Sick and the City – Part 2

1 Apr

So my fabulous New York trip continued, but unfortunately so did the sickness. According to the internet, on which I now spend most of my days obsessing over baby related things, a lot of women seem to feel fine up until about week 6 and then bam, all of a sudden it hits you, out of nowhere, like a big pukey slap in the face. I am one of those women.

Up until my 6th week of pregnancy I felt great. No sickness, no tiredness, no anything really. I felt exactly the same. I could walk past my Glade plug in without retching for 5 minutes afterwards and opening the fridge door did not require me to wear a gas mask for fear of puking over the entire contents. I’m pretty sure hubby isn’t hiding as secret pet cat, but suddenly everything smells like Whiskas and unfortunately 9 out of 10 pregnant women don’t prefer it.

I realised pretty early on that the one temporary relief from the incessant nausea is eating. Which is what I did.
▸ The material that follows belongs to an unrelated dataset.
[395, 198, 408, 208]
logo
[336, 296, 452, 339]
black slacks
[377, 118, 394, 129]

Constantly. Having blocked the Katz’s deli nightmare from my mind (see previous post), hubby and I began to eat our way around New York. And the food was amazing. I’m even prepared to forgive hubby for insisting on eating oysters on our first night. If you’re pregnant and trying not to retch, watching someone swallow an oyster does not help matters.

My favourite restaurant was called Bottino, an Italian in Chelsea, which was recommended by a good friend who lives out there. I loved it not only because the food was great, but mainly because the staff were incredibly helpful to a pregnant woman in her time of need (that woman being me). Now, what I didn’t know, but do now (thank you internet) is that you can’t take Ibuprofen when you’re pregnant, but you can take Paracetemol and I REALLY needed some. Like migraine headache and fever needed some. I’ve already mentioned that being ill panics me, but being ill abroad takes this to a whole new level of neurosis. Add being pregnant into the mix and hubby looks like he’s about to get me sectioned.

So, we call our waiter over to the table to ask where we can purchase some paracetamol nearby. He laughs and says “good luck”. Not a good start. “What? But there must be an equivalent?” I say, voiced raised a few panicked octaves. “What do pregnant New Yorkers take? SJP must have been ill at some point during her pregnancy?” He starts offering up various alternatives, which I frantically start looking up on the internet whilst urging both hubby and bemused friend to do the same in ‘panicked high octave voice’. Cue much pointing in the air of phones, all of us trying to locate a signal. At this point, I think Helpful Waiter realises he’s dealing with a very manic pregnant woman so calls over Helpful Waitress who, according to Helpful Waiter “is English and female so might know for sure”. Lovely waitress comes over to help. Much discussion ensues. In fact Helpful Waitress is now sat at our table and it’s not long before Helpful Waiter also pulls up a chair. Up we all scoot to make room. Naturally.

This is all going on whilst we’re in the middle of the restaurant so now everyone is looking at us wondering what the hell is going on. It’s actually rather amusing, and now friend, hubby and I are in fits of giggles, which is great as I’m now returning to a more bearable level of sanity. Eventually Helpful Waitress insists on accompanying hubby to the nearest pharmacy to help him buy my drugs. Which she does. I could kiss this woman. She’s getting a big tip.

So it’s ok. Panic over. I have drugs. I can climb off the ceiling and friend and hubby can breathe again. Oh and just in case you’re ever preggers in the U S of A and you need painkillers, you can take Acetaminophen. And if you go to Bottino they might even take you to get it.